What better way to celebrate National Poetry Month than by announcing the publication of brand new poems. I am pleased to share that I have three new tanka published in the spring/summer issue (#25) of Gusts, the official publication of Tanka Canada. This is my first appearance in Gusts. Many thanks to the editors. Here are two of those tanka:

a song from my youth . . .
on the strength
of old feelings
I bench press
a personal best

in my son’s dream
I am the monster . . .
for everyone else
the day’s darkness
is rain clouds

And if that isn’t exciting enough, I am pleased to announce that Chris Patchel, editor of Frogpond, the journal of the Haiku Society of America, recently accepted two haiku for issue 40.2, Summer 2017. Also, the spring issue of Acorn: a journal of contemporary haiku should be released in April which will include a haiku by yours truly. Many thanks to the editors of these journals.

Let’s get celebrating!

Haiku in the Workplace

Jim Kacian’s weekly column Haiku in the Workplace continues over at The Haiku Foundation. I am delighted to have a brand new haiku included in this week’s column which is all about the boss’s spouse. Here is my contribution:

to hear the hired hand
talk about horses . . .
the boss’s wife

Many thanks to Jim Kacian for including my poem. If you’re looking for a fun and interesting read, check out this column every Wednesday at The Haiku Foundation.

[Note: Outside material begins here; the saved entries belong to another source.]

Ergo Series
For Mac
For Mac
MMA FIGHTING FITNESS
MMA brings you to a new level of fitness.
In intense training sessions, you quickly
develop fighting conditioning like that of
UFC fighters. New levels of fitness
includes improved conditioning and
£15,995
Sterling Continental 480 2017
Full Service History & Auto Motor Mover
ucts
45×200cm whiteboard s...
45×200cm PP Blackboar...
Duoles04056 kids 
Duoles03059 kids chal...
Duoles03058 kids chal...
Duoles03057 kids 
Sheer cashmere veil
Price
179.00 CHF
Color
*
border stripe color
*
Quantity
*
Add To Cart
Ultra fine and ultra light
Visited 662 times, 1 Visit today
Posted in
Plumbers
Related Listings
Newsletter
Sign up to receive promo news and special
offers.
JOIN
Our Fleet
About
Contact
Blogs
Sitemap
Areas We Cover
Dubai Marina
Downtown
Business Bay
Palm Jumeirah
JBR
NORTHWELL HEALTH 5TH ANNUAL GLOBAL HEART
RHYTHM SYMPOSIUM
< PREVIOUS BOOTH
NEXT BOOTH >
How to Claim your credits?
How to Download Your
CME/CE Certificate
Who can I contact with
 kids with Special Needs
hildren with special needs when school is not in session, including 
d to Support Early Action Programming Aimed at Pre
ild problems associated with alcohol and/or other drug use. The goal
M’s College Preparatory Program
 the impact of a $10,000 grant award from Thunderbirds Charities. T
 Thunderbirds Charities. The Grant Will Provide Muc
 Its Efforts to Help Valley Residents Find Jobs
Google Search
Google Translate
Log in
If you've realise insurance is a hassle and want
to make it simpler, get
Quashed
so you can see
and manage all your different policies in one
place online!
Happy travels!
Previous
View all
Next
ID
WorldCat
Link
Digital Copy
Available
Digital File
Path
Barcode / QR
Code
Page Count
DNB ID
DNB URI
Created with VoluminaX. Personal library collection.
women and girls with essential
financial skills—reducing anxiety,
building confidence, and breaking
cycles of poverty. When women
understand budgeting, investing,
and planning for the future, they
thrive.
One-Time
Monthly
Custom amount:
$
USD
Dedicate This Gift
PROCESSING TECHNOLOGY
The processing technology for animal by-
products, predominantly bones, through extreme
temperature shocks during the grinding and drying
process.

2017 Golden Haiku Contest Results Announced

The results of the 2017 Golden Triangle Haiku Contest have been announced, and I am pleased, and a bit shocked, that one of my entries has been named a runner-up. According to the announcement, more than 1,200 haiku were entered into the contest, of which nearly 100 were chosen for recognition. Judges were Abigail Friedman, John Stevenson, and Kit Pancoast Nagamura. Winners and runners-up will have their haiku printed on signs that will be located in flower beds in the Golden Triangle Business Improvement District, a 43-block area in Washington D.C. that stretches from the White House to Dupont Circle.

The contest theme this year was the garden. One image that comes to mind when I think of a garden is of my dad planning out the size of each bed, usually for tomatoes or cucumbers or muskmelon. I remember he would measure the size of each bed with his feet, and so I came up with this one:

garden plans—
my father measures
heel to toe

Click here to read the rest of the winners and runners-up. Congrats to all, and thanks to the Golden Triangle BID and the contest judges.

Pop Bottles: Book of the Week

pop-bottles-cover-imagePop Bottles, my first chapbook of haiku published by True Vine Press in 2009, is the book of the week at The Haiku Foundation. You can read it online or you can download it, all for free from The Haiku Foundation’s digital library.

Pop Bottles won the 2009 True Vine Press Chapbook contest. Chapbook manuscripts were to have a summer theme. Judges were an’ya, Gary Hotham and Tony Thompson. According to my notes, the contest received more than 50 entries.  For the win, I received $20.00 plus 20 copies of the chapbook (cha-ching!). Due to an error in the opening haiku, which was corrected, I received another 25 copies. Other finalists were Michael McClintock, Sandra Simpson, Elliot Nicely and Darrell Lindsey. Original cover art by Ron Moss.

Shortly after the publication of Pop Bottles, True Vine Press ceased operations which included closing the doors to Wisteria, a haiku, senryu and tanka journal edited by Tony Thompson. I don’t know how many copies of Pop Bottles were ultimately printed, but it’s probably safe to say that there weren’t many more copies than the 45 I ended up with. Over the years I’ve either sold or given away almost all the copies I have. So, if you are one of the lucky few who owns a copy, hang on to it. Keep it in a protective sleeve like your favorite baseball card. Personally, I keep my remaining copies in a fire and water proof vault that requires both fingerprint and retinal scans to gain entry. Seriously though, I am excited that Pop Bottles is in front of a much bigger audience than its original print run. So many more people will be able to enjoy it now.

Thanks to The Haiku Foundation, Jim Kacian, and THF librarian Garry Eaton for including my chapbook in the digital library and for featuring it as book of the week.